Fayrewood, the AIM-listed computer hardware and software distributor, is confident on growth, it revealed yesterday.
The company, whose head office is at Birmingham International Park at Solihull, reported higher profits and sales for the first half from its core niche distribution division and said it expects the current trend of turnover growth to continue.
In the six months to June 30, pretax profits before goodwill from the distribution arm totalled £3.8 million, a rise of 7.2 per cent compared with last year, on sales up 13 per cent at £182 million.
In June, Fayrewood sold around 1.17 million shares in German group Computer-Links for £ 11.1 million, reducing its holding to 27.75 per cent from 50.1 per cent. The sale generated an exceptional gain of £6.6 million.
As a result, Computer-Links' results have been consolidated in Fayrewood's accounts for five months only.
Group turnover including the change in accounting status of ComputerLinks rose by
4.2 per cent in the first half to £238.4 million. Group profits before tax, goodwill and gains on the sale of the Computer-Links shares amounted to £6.2 million, down from £7 million.

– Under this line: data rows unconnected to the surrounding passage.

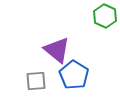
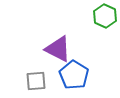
purple triangle: moved 1 px right, 1 px up; rotated 12 degrees counterclockwise
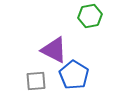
green hexagon: moved 15 px left; rotated 25 degrees clockwise
purple triangle: moved 4 px left, 1 px down
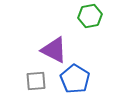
blue pentagon: moved 1 px right, 4 px down
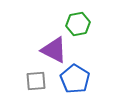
green hexagon: moved 12 px left, 8 px down
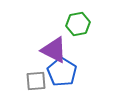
blue pentagon: moved 13 px left, 7 px up
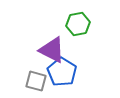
purple triangle: moved 2 px left
gray square: rotated 20 degrees clockwise
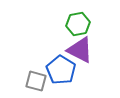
purple triangle: moved 28 px right
blue pentagon: moved 1 px left, 2 px up
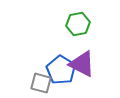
purple triangle: moved 2 px right, 14 px down
gray square: moved 5 px right, 2 px down
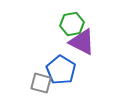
green hexagon: moved 6 px left
purple triangle: moved 22 px up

Pretax profits including goodwill and the ComputerLinks sale gain came in at £12.2 million.
Looking ahead, Fayrewood chairman David Kleeman said trading in the quieter months of July and August followed the same patterns seen in the period to the end of June.
"As we increase the focus on the group's core business of niche distribution, we expect the trend of turnover growth, mitigating the competitive market conditions, to continue for the remainder of the year through our traditionally more active trading period," he added.
The group said it plans to expand the niche distribution division to new territories and also said it would maintain "a keen interest" in the development of ComputerLinks.
Mr Kleeman noted: " Fayrewood's remaining holding in ComputerLinks will continue to be a rewarding investment although we believe that the return on capital from our core niche operations will be higher."
It said it would pay an interim dividend of 0.4 pence, a rise of 33.3 per cent on last year. Turnover has grown from £3 million on its entry to the Stock Market in 1996 to £507 million in 2004.